Public Health Division, ICF International, New York, New York.
Duke University School of Medicine, Durham, North Carolina.
JAMA Psychiatry. 2015 Nov;72(11):1143-9. doi: 10.1001/jamapsychiatry.2015.1933.
Youth suicide prevention is a major public health priority. Studies documenting the effectiveness of community-based suicide prevention programs in reducing the number of nonlethal suicide attempts have been sparse.
To determine whether a reduction in suicide attempts among youths occurs following the implementation of the Garrett Lee Smith Memorial Suicide Prevention Program (hereafter referred to as the GLS program), consistent with the reduction in mortality documented previously.

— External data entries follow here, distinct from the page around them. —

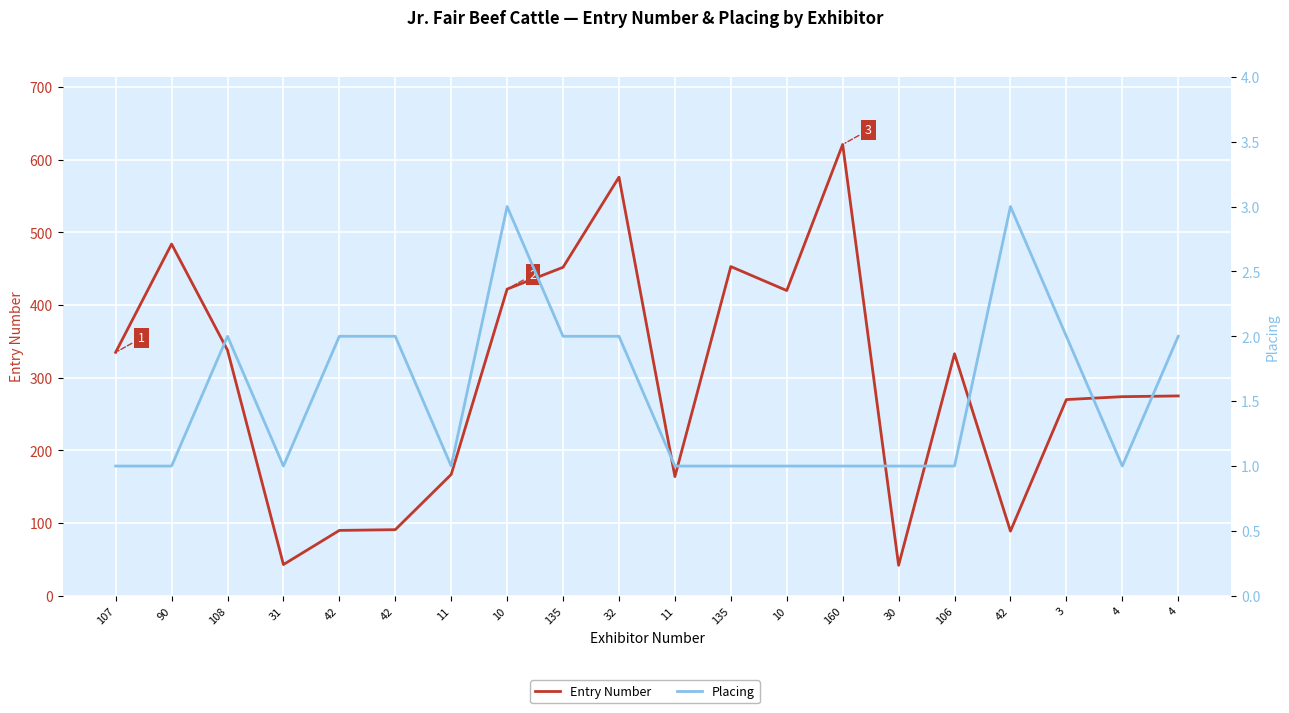

The Entry Number series shows 273 at 11. True or false?

False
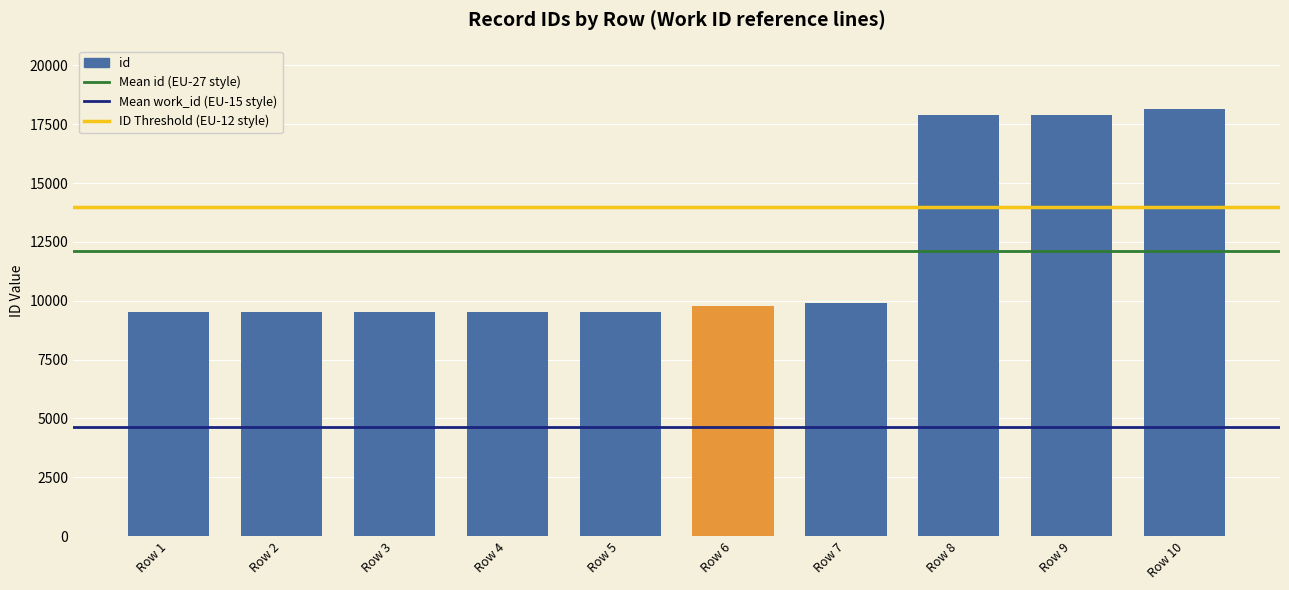

The value at Row 2 is 9511. True or false?

True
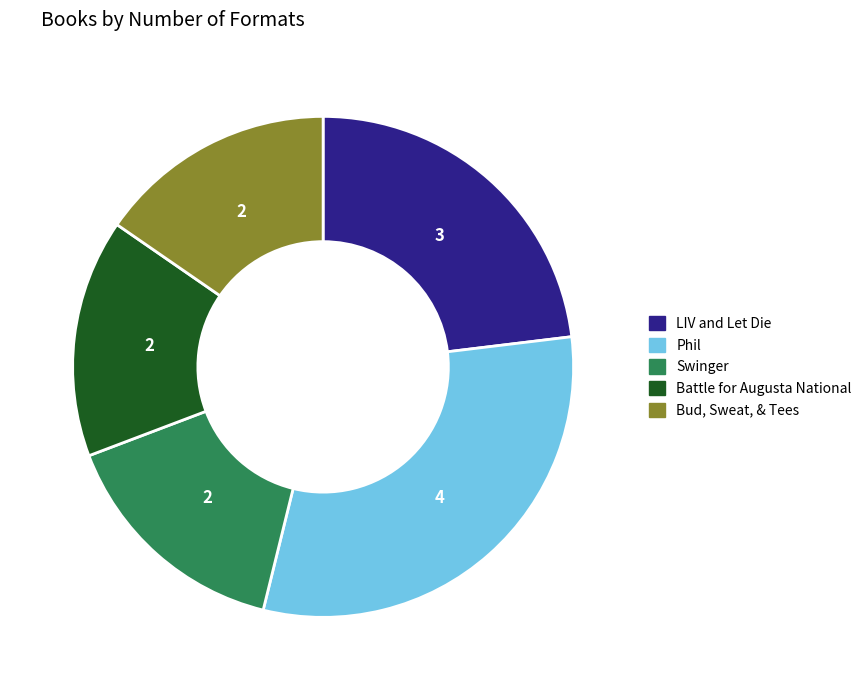

Does Battle for Augusta National represent more than half of the total?

No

DESIGN, SETTING, AND PARTICIPANTS: We conducted an observational study of community-based suicide prevention programs for youths across 46 states and 12 tribal communities. The study compared 466 counties implementing the GLS program between 2006 and 2009 with 1161 counties that shared key preintervention characteristics but were not exposed to the GLS program. The unweighted rounded numbers of respondents used in this analysis were 84 000 in the control group and 57 000 in the intervention group. We used propensity score-based techniques to increase comparability (on background characteristics) between counties that implemented the GLS program and counties that did not. We combined information on program activities collected by the GLS national evaluation with information on county characteristics from several secondary sources. The data analysis was performed between April and August 2014. P < .05 was considered statistically significant.
Comprehensive, multifaceted suicide prevention programs, including gatekeeper training, education and mental health awareness programs, screening activities, improved community partnerships and linkages to service, programs for suicide survivors, and crisis hotlines.
Suicide attempt rates for each county following implementation of the GLS program for youths 16 to 23 years of age at the time the program activities were implemented. We obtained this information from the National Survey on Drug Use and Health administered to a large national probabilistic sample between 2008 and 2011.
Counties implementing GLS program activities had significantly lower suicide attempt rates among youths 16 to 23 years of age in the year following implementation of the GLS program than did similar counties that did not implement GLS program activities (4.9 fewer attempts per 1000 youths [95% CI, 1.8-8.0 fewer attempts per 1000 youths]; P = .003). More than 79 000 suicide attempts may have been averted during the period studied following implementation of the GLS program. There was no significant difference in suicide attempt rates among individuals older than 23 years during that same period. There was no evidence of longer-term differences in suicide attempt rates.
Comprehensive GLS program activities were associated with a reduction in suicide attempt rates. Sustained suicide prevention programming efforts may be needed to maintain the reduction in suicide attempt rates.
青少年自杀预防是一项主要的公共卫生重点。有研究记录了基于社区的自杀预防计划在减少非致命性自杀企图数量方面的有效性,但这些研究仍然很少。
确定在实施加勒特·李·史密斯纪念自杀预防计划(以下简称 GLS 计划)后,青少年的自杀企图是否会减少,这与之前记录的死亡率降低相一致。
设计、地点和参与者:我们对 46 个州和 12 个部落社区的基于社区的青少年自杀预防计划进行了观察性研究。该研究比较了 2006 年至 2009 年间实施 GLS 计划的 466 个县与 1161 个具有关键干预前特征但未接触 GLS 计划的县。本分析中使用的未加权整数应答者数量分别为对照组的 84000 人和干预组的 57000 人。我们使用基于倾向评分的技术来增加实施 GLS 计划的县和未实施 GLS 计划的县之间的可比性(在背景特征方面)。我们将 GLS 国家评估收集的有关计划活动的信息与来自多个二级来源的县特征信息相结合。数据分析于 2014 年 4 月至 8 月进行。p 值<.05 被认为具有统计学意义。
全面、多方面的自杀预防计划,包括守门员培训、教育和心理健康意识计划、筛查活动、改善社区伙伴关系和与服务的联系、自杀幸存者计划和危机热线。
实施 GLS 计划后,16 至 23 岁青少年的自杀企图率,实施 GLS 计划活动时该年龄段的青少年。我们从 2008 年至 2011 年期间对一个大型全国概率样本进行的国家药物使用和健康调查中获得了这一信息。
实施 GLS 计划活动的县,在实施 GLS 计划后的一年中,16 至 23 岁青少年的自杀企图率显著低于未实施 GLS 计划活动的类似县(每 1000 名青少年减少 4.9 次企图[95%CI,每 1000 名青少年减少 1.8-8.0 次企图];p=0.003)。在实施 GLS 计划后的研究期间,可能避免了超过 79000 次自杀企图。同期,23 岁以上人群的自杀企图率无显著差异。没有证据表明自杀企图率存在长期差异。
全面的 GLS 计划活动与自杀企图率的降低有关。可能需要持续进行自杀预防计划工作,以维持自杀企图率的降低。